In order to get to the respected news channel, viewers now have to scroll through three screens of channel listings where they can find their UK Aunty slumming it in among Australian Public Affairs Channel, CNBC and Bloomberg.
Strangely, though, the introduction of the new channels hasn’t affected the positions of other news channels. SKY News, CNN and FOX News have all retained their spots on the first screen of the onscreen TV guide.
What makes the shift of the BBC World News intriguing is Murdoch and Son’s recent criticisms of public broadcasting -- and the BBC in particular. If Murdoch junior is to be believed, public broadcasting poses an unambiguous threat to free and democratic regimes everywhere (See James Murdoch’s comments here
What particularly incensed James Murdoch is the free availability of online news from public broadcasters, which threatens to derail his dad’s plans to put News’ offerings behind a paywall. After all, who’s going to pay for online access to news that can be freely accessed from a public broadcaster? The only way this strategy has a chance of succeeding is if the capacity of public broadcasters to publish freely online is radically curtailed.

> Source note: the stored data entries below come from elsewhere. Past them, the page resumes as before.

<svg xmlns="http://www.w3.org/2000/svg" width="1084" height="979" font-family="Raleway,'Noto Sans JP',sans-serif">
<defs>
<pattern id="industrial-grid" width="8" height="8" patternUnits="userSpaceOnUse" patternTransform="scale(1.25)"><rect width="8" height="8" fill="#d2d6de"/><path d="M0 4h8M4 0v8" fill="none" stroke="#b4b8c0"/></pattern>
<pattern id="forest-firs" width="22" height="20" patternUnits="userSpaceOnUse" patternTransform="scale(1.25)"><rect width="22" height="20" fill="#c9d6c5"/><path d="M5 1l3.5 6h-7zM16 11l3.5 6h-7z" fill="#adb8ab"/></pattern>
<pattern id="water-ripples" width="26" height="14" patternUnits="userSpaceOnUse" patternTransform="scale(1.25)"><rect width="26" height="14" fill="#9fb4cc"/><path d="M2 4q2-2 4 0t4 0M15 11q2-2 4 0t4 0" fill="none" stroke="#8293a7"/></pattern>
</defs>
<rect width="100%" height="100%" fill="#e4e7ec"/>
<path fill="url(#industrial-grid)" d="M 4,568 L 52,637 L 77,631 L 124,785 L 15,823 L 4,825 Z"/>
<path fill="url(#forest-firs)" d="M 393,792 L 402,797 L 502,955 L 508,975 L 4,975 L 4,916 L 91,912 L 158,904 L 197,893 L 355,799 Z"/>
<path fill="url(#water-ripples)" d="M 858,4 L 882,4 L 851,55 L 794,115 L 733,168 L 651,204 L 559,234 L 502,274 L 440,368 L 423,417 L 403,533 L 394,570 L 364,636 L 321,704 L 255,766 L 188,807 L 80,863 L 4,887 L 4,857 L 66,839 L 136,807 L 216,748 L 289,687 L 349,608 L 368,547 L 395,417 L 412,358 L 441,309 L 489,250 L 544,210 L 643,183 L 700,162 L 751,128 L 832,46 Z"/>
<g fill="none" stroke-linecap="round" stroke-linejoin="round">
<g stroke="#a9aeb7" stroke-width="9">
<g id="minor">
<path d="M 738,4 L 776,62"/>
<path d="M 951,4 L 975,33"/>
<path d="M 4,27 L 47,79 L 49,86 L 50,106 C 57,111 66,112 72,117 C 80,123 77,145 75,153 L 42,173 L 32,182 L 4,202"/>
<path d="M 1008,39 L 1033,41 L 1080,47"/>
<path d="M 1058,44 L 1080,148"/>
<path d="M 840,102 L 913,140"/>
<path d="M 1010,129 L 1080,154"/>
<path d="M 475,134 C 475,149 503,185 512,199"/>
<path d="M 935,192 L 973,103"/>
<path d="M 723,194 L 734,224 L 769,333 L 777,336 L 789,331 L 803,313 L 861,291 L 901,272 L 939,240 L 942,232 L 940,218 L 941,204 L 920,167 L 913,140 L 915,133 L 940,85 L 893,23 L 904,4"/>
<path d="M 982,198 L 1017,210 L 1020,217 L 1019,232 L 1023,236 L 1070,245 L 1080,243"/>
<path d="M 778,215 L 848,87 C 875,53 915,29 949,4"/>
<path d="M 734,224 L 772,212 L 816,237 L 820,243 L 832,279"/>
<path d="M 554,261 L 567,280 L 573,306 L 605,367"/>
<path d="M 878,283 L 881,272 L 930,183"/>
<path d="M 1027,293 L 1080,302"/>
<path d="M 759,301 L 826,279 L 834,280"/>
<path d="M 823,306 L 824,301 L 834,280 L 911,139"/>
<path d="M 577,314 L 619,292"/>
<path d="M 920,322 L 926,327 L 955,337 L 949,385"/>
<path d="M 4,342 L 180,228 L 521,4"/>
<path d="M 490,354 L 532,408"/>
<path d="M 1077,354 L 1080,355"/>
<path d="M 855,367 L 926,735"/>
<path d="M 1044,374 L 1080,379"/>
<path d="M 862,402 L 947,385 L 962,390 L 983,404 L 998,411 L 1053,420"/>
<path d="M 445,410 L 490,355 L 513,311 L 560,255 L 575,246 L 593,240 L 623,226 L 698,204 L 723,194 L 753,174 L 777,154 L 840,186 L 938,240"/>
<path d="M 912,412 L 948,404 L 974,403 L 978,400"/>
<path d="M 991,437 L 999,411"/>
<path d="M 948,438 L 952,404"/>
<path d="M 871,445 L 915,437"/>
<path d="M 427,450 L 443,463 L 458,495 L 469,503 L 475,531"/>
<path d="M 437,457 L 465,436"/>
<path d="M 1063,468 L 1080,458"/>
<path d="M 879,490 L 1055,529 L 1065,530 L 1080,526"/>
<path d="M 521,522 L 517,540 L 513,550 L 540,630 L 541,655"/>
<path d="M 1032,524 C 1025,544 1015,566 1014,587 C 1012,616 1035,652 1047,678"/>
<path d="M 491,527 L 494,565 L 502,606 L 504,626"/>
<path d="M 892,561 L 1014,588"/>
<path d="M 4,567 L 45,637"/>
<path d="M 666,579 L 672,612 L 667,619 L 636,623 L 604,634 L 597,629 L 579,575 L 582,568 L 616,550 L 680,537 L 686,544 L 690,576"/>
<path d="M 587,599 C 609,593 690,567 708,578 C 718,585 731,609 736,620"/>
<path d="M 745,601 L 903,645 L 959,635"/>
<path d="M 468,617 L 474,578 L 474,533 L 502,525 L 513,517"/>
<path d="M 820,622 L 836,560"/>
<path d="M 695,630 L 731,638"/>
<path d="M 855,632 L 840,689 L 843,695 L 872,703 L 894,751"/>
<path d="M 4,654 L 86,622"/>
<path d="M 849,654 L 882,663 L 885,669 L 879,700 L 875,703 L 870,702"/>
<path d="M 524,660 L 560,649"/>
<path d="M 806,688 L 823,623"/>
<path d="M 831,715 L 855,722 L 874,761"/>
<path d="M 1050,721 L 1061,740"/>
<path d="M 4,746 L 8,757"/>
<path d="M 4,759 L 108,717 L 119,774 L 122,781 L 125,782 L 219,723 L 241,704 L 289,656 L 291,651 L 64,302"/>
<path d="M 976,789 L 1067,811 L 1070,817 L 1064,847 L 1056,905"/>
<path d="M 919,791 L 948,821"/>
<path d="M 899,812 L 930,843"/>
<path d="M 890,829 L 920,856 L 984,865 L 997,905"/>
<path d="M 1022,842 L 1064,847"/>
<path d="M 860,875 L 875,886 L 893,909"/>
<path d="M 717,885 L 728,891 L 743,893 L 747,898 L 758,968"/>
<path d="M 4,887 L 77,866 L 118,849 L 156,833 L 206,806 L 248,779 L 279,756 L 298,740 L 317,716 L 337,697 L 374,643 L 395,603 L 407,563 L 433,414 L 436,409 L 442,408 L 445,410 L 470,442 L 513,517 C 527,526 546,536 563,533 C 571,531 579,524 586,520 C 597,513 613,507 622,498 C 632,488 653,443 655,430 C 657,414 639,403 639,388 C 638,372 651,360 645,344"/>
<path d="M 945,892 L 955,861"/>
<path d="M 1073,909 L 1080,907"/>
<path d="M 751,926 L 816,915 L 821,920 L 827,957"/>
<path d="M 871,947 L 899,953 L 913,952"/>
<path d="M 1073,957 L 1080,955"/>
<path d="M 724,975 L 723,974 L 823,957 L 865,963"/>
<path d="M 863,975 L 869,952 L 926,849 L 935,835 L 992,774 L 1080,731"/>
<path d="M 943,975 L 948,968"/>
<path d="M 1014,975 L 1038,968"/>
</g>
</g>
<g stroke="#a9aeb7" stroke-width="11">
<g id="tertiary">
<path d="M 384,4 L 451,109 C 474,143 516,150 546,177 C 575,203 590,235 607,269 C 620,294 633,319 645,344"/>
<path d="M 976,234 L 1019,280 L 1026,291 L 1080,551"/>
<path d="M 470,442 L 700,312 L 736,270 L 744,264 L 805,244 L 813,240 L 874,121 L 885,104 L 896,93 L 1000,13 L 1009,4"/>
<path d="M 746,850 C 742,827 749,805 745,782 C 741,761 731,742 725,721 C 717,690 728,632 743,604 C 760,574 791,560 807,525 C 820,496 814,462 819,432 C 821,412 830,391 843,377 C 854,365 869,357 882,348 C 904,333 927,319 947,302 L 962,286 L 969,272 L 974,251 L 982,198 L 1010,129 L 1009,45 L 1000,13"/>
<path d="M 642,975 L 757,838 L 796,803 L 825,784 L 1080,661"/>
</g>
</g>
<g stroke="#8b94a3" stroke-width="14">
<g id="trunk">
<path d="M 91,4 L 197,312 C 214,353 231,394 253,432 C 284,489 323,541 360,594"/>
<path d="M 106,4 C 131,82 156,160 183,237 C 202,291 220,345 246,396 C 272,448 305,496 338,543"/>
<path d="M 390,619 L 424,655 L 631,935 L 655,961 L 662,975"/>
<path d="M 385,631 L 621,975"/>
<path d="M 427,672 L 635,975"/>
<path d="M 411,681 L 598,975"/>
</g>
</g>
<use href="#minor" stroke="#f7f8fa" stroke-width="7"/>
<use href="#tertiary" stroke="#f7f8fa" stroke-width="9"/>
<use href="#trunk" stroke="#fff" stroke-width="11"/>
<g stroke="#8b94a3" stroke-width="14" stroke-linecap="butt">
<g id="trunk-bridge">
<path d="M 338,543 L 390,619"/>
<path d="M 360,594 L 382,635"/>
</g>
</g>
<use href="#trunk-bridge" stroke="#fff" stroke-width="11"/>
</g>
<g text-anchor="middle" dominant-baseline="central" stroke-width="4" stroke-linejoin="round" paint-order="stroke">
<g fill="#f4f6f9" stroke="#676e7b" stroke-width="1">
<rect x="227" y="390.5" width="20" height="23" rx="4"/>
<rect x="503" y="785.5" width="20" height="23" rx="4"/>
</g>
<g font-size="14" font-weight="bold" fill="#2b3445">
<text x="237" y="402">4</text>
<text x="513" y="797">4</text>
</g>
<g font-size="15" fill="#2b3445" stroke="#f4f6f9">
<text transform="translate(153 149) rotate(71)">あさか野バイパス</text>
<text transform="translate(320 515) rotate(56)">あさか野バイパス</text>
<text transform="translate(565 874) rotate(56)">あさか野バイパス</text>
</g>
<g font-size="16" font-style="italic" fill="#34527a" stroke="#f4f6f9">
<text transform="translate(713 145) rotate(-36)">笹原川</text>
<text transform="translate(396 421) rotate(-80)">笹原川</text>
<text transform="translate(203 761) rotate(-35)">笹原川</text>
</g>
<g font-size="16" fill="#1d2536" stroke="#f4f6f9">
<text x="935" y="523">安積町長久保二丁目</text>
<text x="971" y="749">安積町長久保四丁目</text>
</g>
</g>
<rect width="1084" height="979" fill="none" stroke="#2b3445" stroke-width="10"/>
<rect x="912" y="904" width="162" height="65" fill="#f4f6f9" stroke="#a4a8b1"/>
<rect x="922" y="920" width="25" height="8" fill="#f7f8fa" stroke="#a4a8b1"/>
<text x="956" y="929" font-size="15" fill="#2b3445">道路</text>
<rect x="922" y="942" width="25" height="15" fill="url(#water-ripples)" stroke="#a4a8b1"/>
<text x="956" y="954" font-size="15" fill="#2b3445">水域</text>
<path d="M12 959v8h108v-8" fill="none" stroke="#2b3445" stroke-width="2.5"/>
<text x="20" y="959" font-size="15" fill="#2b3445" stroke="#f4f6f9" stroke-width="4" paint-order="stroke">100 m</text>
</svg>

While the current stoush between the Beeb and the Murdochs is primarily about online content rather than subscription television, News has never been shy about using one part of its media empire to further the interests its interests overall -- even if it means short-term pain.
In the late 1990s when Murdoch senior was trying to break into the Chinese market, for example, he made his feelings known about HarperCollin’s decision to publish the memoirs of Hong Kong’s last governor, Chris Patten. Despite glowing reviews by HarpersCollins’ editors, Patten’s book was spiked. Patten’s treatment by HarperCollins attracted howls of protests from commentators and other HarperCollins authors while Patten’s East and West went on to be named one of the New York Times’
notable books of 1998.
Of course, Foxtel will say that there’s nothing at all sinister about any of this. After all, those extra channels had to go somewhere, and Foxtel has every right to push as much of its new content to the top of the onscreen listing where, presumably, it will attract more viewers.
Moreover, while the change has hurt BBC World News, it has benefited the BBC’s non-news offerings on Foxtel. With the demotion of the BBC World News, the BBC Knowledge channel now appears as the last entry on the first screen of the news and documentaries screen listings.
However, given the recent outbursts at the UK public broadcaster -- and the BBC’s news content in particular -- the change in the onscreen TV guide listing raises suspicions that BBC World News has been deliberately downgraded as part of a longer strategy to marginalise -- if not banish entirely -- BBC news content on Foxtel.
Both BBC Worldwide and Foxtel were repeatedly approached to comment on the changes to the onscreen TV listings but neither returned calls.